Automated and algorithmic trading is a scale – in most cases, automated trading desks and the structures around them are built as a precursor to an aspiration to having an algorithmic trading desk. In some cases, the appetite for a full algorithmic trading desk isn’t there – automated is the goal. There’s no way to show which way is better – it will depend on the business, budget, asset classes, and the risk appetite.
At what point will we trust the computer and the algorithm to do an energy and commodity trader’s job? When will we never cross the computer? In other asset classes, including equities and FX, platforms like this already exist. Companies like Jane Street have spent decades building their models and platforms to give them an edge, with some strategies running autonomously.
But commodities trading firms tend to be slightly behind the curve, having been a little behind in the adoption of data within their trading strategies. They cannot rely on Bloomberg and Reuters as a primary data source, and have various datasets need to be corralled to make informed decisions. The data element needs much more investment in physical commodities trading – things like supply and demand don’t just rely on investor sentiment or the launch of a new product. It depends on weather data, crop health, storage and shipping capacity, supply chain integration, asset optimisation, and more.
Many firms are already well into their data journey, some at the point where they’ve established best in class data warehouses, data cleansing and ETL pipelines. These are the firms that will be able to set up automated or algorithmic trading teams and do well from it.
The question will be how they move forward with this: what are their strategic aims? Where does the business wish for the team to sit? What is their aim? Who will hold the PnL? How will the technologists be viewed in this team?
- Significant scale-ups of data teams – this is not just data scientists, but also data engineers, ETL engineers, DevOps engineers, platform developers, and more.
- Python, Python, Python: individuals with strong Python skills are in high demand. This doesn’t just mean the basic ability to build a model, but in-depth knowledge of Pandas and NumPy, SciPy, SciKit-Learn for machine learning, etc. In most instances, technologists cannot be Python-only developers, they need an object-orientated processing language to back them up – .NET Core and C++ are still ever popular, with some Java in the space.
- Technologists are more likely to be hired into these new teams, as they have a specific mandate of building out platforms with a specific intent to automate or trade systematically.

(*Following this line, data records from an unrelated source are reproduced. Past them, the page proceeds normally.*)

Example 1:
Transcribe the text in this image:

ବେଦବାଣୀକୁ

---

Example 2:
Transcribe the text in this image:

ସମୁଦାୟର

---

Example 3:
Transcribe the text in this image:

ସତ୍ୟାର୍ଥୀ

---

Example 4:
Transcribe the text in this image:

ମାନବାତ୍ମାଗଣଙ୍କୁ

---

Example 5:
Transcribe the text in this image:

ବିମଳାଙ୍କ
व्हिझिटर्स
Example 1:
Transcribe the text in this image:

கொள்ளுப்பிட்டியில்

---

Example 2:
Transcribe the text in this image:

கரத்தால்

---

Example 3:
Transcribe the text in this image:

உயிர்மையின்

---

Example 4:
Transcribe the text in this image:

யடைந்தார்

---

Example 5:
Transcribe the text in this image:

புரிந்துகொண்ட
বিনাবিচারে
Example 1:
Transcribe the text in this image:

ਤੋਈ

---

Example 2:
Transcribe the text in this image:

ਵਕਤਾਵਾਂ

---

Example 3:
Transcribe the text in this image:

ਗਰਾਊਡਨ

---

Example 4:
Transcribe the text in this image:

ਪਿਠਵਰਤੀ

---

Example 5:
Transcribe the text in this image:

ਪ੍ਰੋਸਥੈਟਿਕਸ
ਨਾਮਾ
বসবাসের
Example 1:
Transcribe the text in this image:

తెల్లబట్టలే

Traders are variably reassigned from within the business or hired externally, dependent on the pain points of the business.

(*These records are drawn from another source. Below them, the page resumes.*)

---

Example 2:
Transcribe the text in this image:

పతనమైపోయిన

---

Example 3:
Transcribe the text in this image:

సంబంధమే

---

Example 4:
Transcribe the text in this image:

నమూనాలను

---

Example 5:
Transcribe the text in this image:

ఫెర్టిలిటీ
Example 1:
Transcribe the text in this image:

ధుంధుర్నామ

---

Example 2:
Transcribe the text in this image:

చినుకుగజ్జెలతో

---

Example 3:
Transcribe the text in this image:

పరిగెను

- Technology first? Normally when hiring a developer, the first conversation they have is about their technical suitability. This isn’t always the case for algorithmic and automated trading teams. The individual’s ability to understand the business domain, or a demonstrated ability to pick it up quickly, as well as their ability to talk to traders and quant analysts, will make them much more suitable to a role in algoithmic/auto trading than the extra 2% on a technical test.

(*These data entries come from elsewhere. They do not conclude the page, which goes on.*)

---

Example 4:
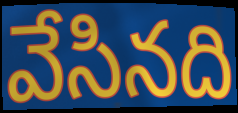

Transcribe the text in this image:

వేసినది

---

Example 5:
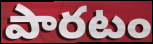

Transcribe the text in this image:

పారటం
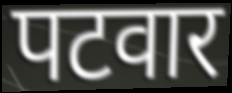
पटवार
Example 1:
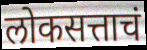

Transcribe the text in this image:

लोकसत्ताचं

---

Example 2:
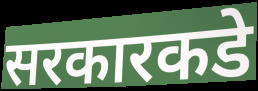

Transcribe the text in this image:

सरकारकडे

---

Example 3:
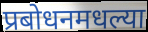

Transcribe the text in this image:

प्रबोधनमधल्या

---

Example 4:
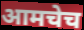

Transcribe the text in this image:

आमचेच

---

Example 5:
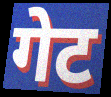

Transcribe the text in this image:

गेट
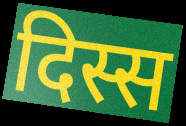
दिस्स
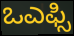
ಒಎಫ್ಸಿ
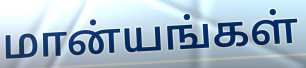
மான்யங்கள்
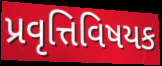
પ્રવૃત્તિવિષયક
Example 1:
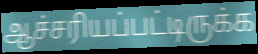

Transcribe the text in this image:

ஆச்சரியப்பட்டிருக்க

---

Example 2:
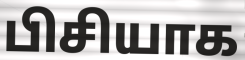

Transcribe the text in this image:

பிசியாக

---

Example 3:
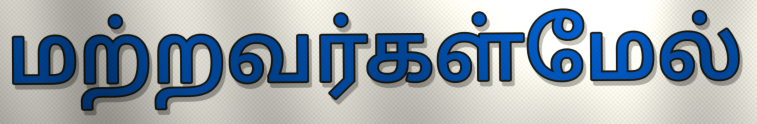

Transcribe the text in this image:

மற்றவர்கள்மேல்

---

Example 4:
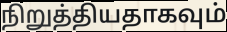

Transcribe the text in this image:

நிறுத்தியதாகவும்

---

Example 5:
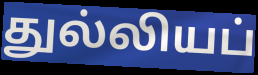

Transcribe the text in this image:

துல்லியப்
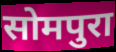
सोमपुरा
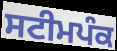
ਸਟੀਮਪੰਕ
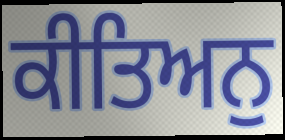
ਕੀਤਿਅਨੁ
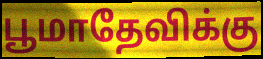
பூமாதேவிக்கு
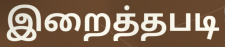
இறைத்தபடி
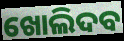
ଖୋଲିଦବ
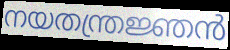
നയതന്ത്രജ്ഞൻ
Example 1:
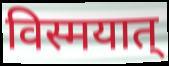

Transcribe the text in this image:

विस्मयात्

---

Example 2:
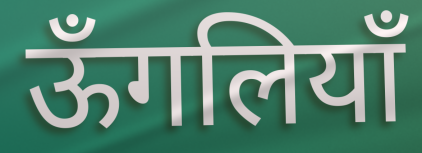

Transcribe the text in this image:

ऊँगलियाँ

In a trading landscape where a minute can make all the difference, and volatility is abundant, everyone is looking for an edge. Many believe that the hedge funds have had it right – automating trading decisions saves time and makes money – and are looking to replicate this success. No matter which way a firm approaches it – whether they automate or start allowing the machines to ‘make decisions’, the rise of automated, algorithmic, and systematic trading isn’t going anywhere.